Romania notified the Commission of the support plan in January, saying Unit 1 should keep its current electricity generation capacity of 706 megawatts and operate for another 30 years. The reactor began commercial operation in 1996 and currently supplies about 10% of Romania’s electricity. That makes the plant especially important in a country whose only nuclear power station is Cernavodă, in Constanța County, and whose power system still relies on firm low-carbon output.

AI-generated illustration
AI-generated illustration

The refurbishment is moving ahead on the ground even as the legal review unfolds. SN Nuclearelectrica SA said civil construction works for the Unit 1 refurbishment project began on September 3, 2025, marking the start of the infrastructure work needed for the overhaul. The project has been described as a 30-year life-extension effort, and reporting in late 2024 and 2025 put the main engineering, procurement and construction contract at about €1.9 billion.

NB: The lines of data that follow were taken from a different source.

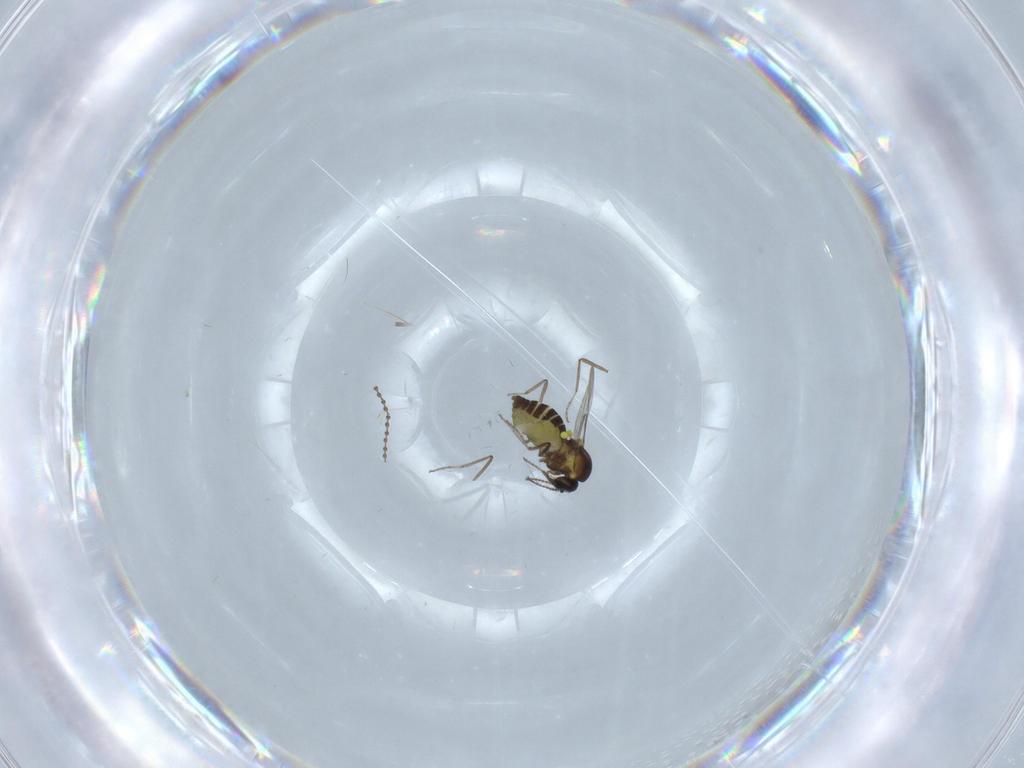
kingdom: Animalia
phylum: Arthropoda
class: Insecta
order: Diptera
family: Ceratopogonidae
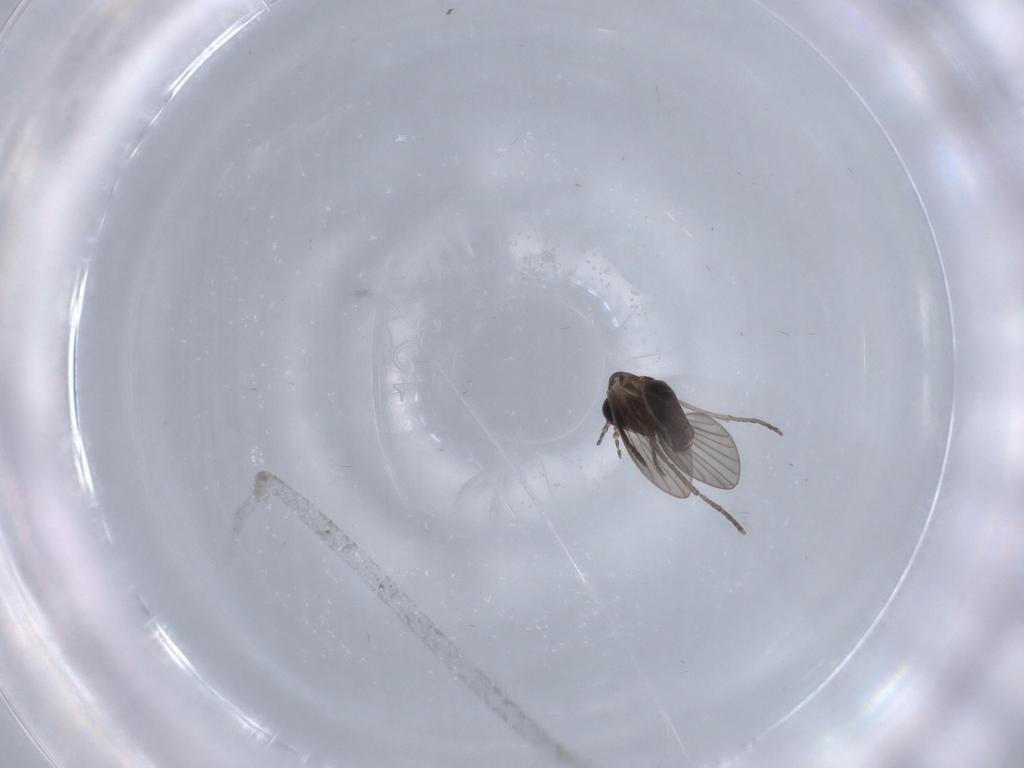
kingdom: Animalia
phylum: Arthropoda
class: Insecta
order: Diptera
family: Psychodidae
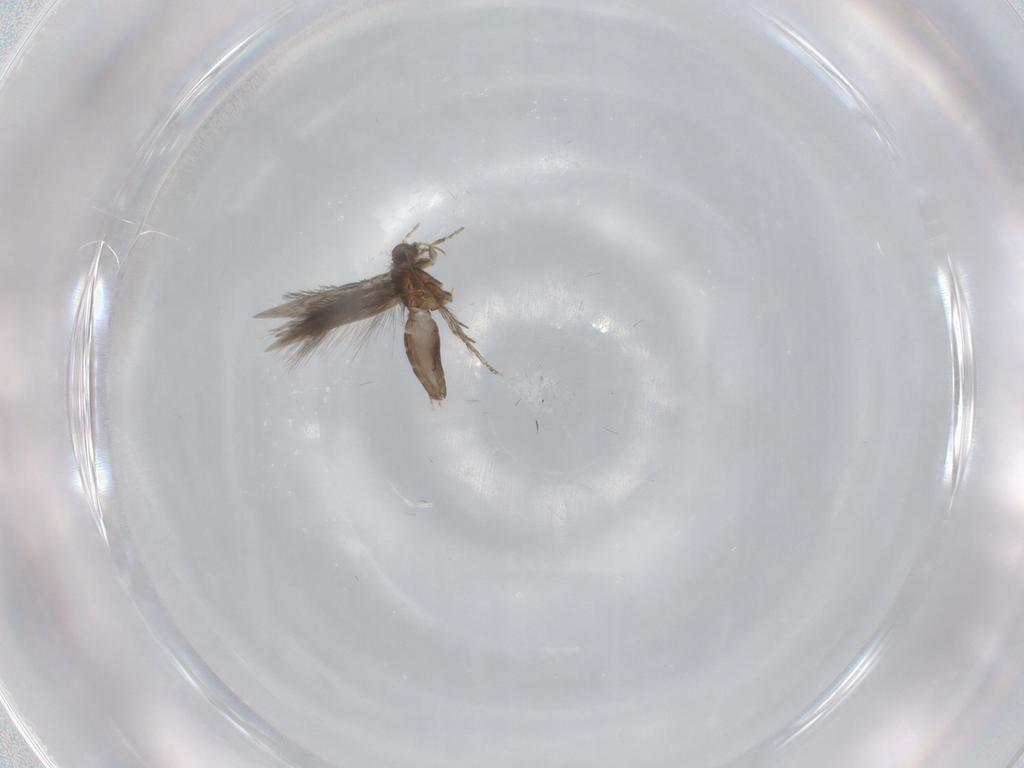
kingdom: Animalia
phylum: Arthropoda
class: Insecta
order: Trichoptera
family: Hydroptilidae
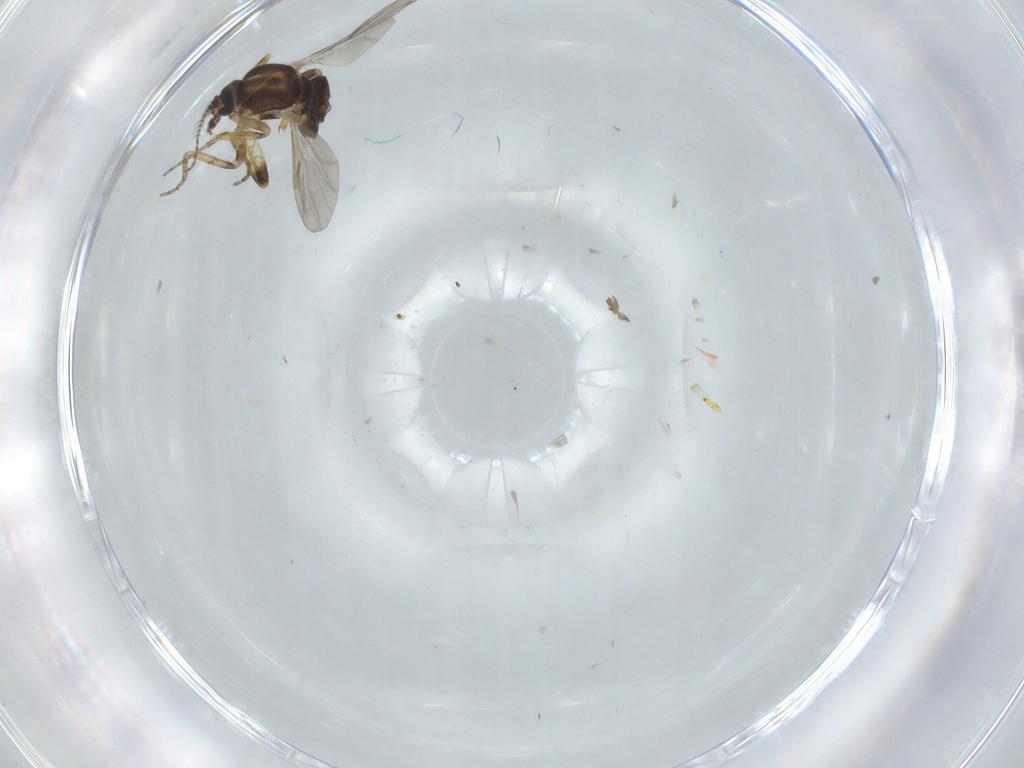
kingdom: Animalia
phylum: Arthropoda
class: Insecta
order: Diptera
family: Ceratopogonidae
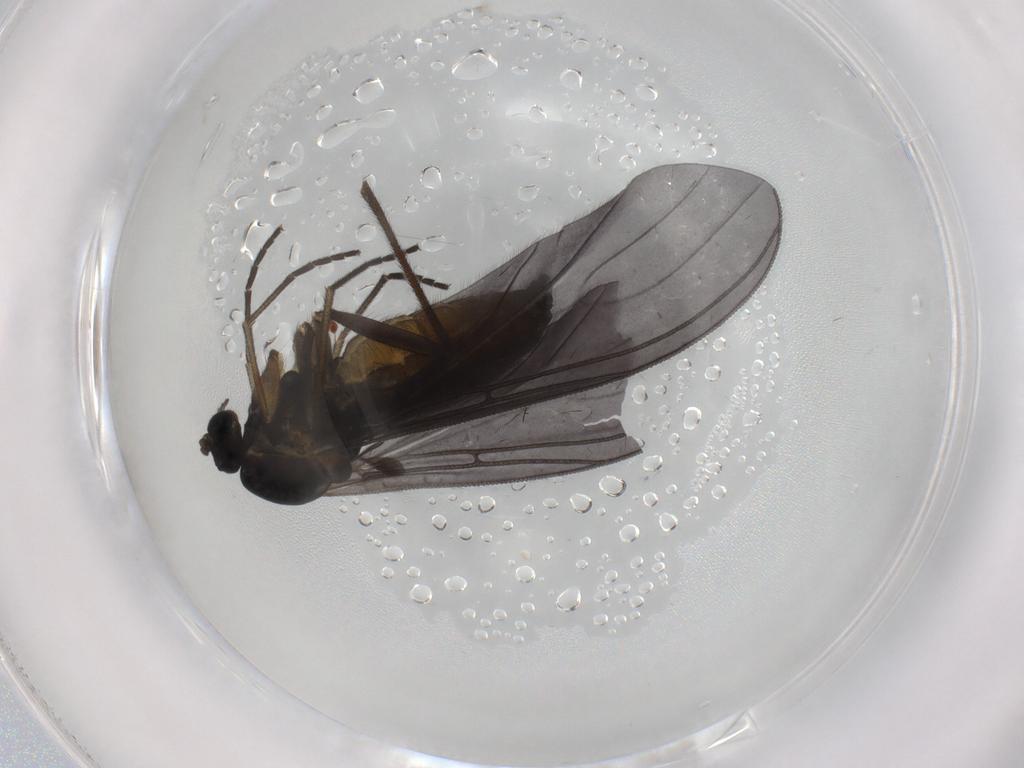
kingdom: Animalia
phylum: Arthropoda
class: Insecta
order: Diptera
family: Sciaridae
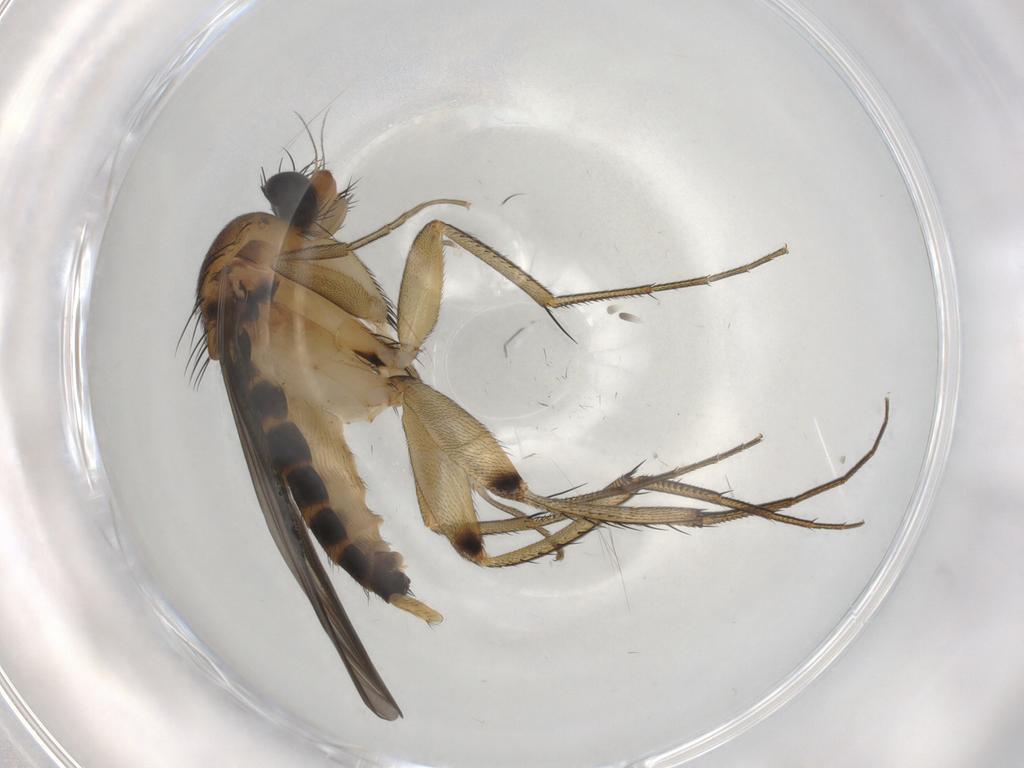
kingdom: Animalia
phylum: Arthropoda
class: Insecta
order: Diptera
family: Phoridae
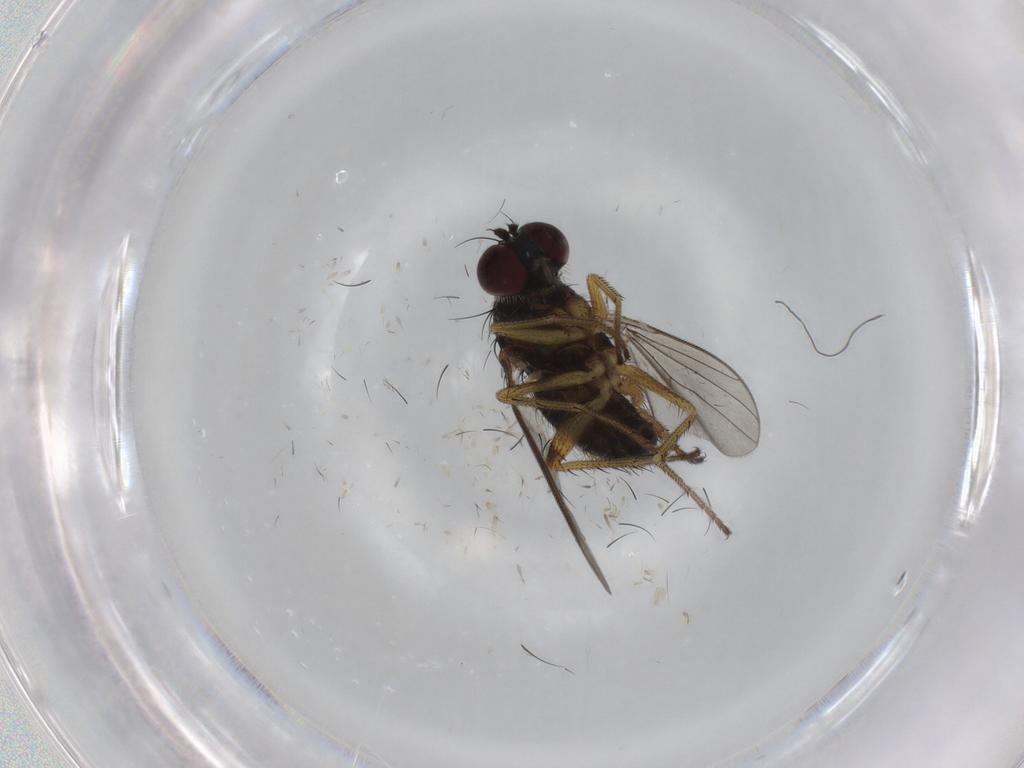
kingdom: Animalia
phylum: Arthropoda
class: Insecta
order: Diptera
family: Dolichopodidae
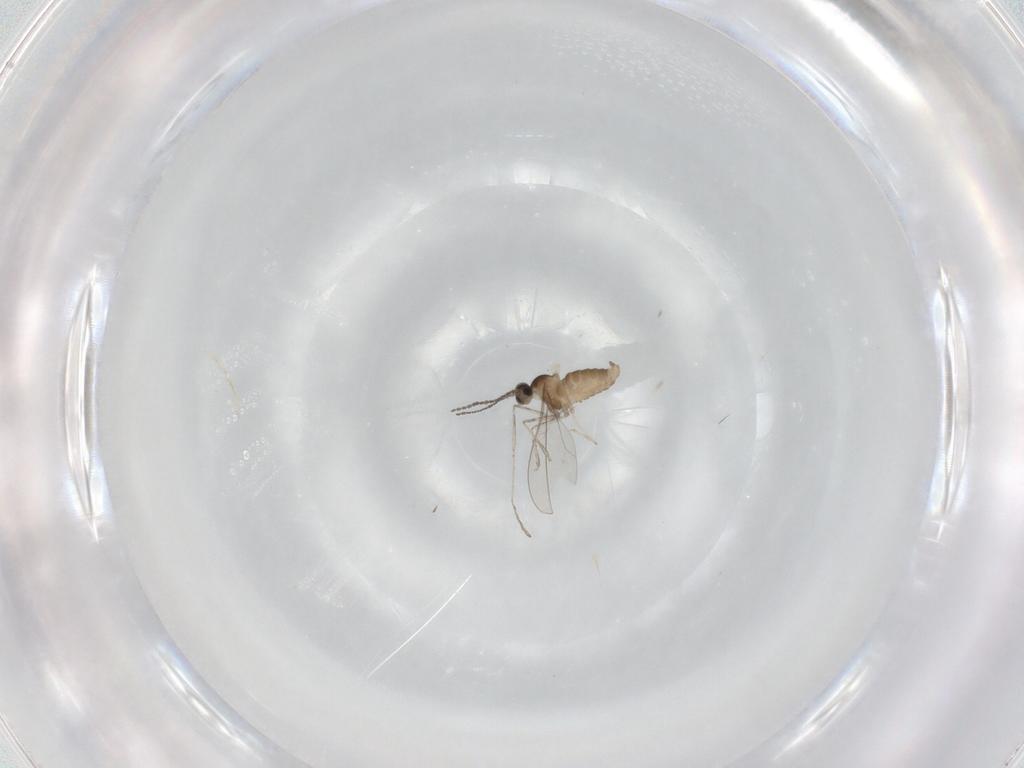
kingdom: Animalia
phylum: Arthropoda
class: Insecta
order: Diptera
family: Cecidomyiidae
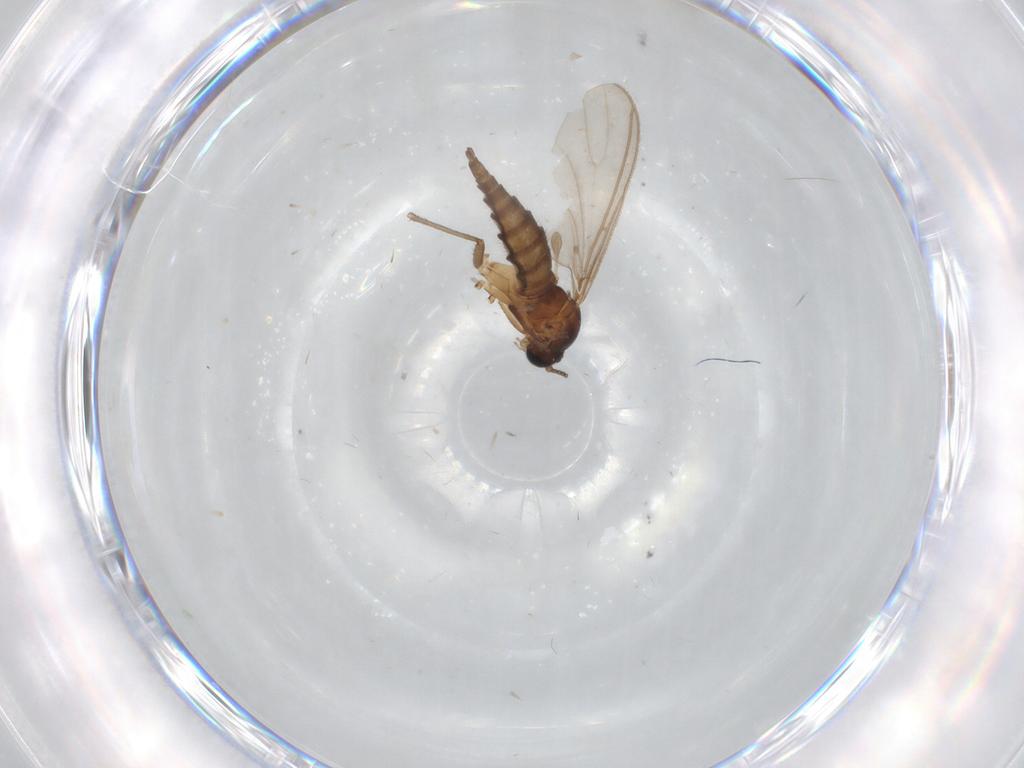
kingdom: Animalia
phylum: Arthropoda
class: Insecta
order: Diptera
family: Sciaridae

The support package now under review has been described in other coverage as worth about €3.2 billion, underscoring the scale of the public commitment behind the project. That figure explains why the Commission is digging in: the decision will affect not only Romania’s electricity balance, but also the wider European debate over how to finance reactor refurbishments without crossing EU state-aid lines. For Brussels, Cernavoda has become a test case. For Bucharest, it is a high-stakes bet on keeping a major nuclear asset running for another generation.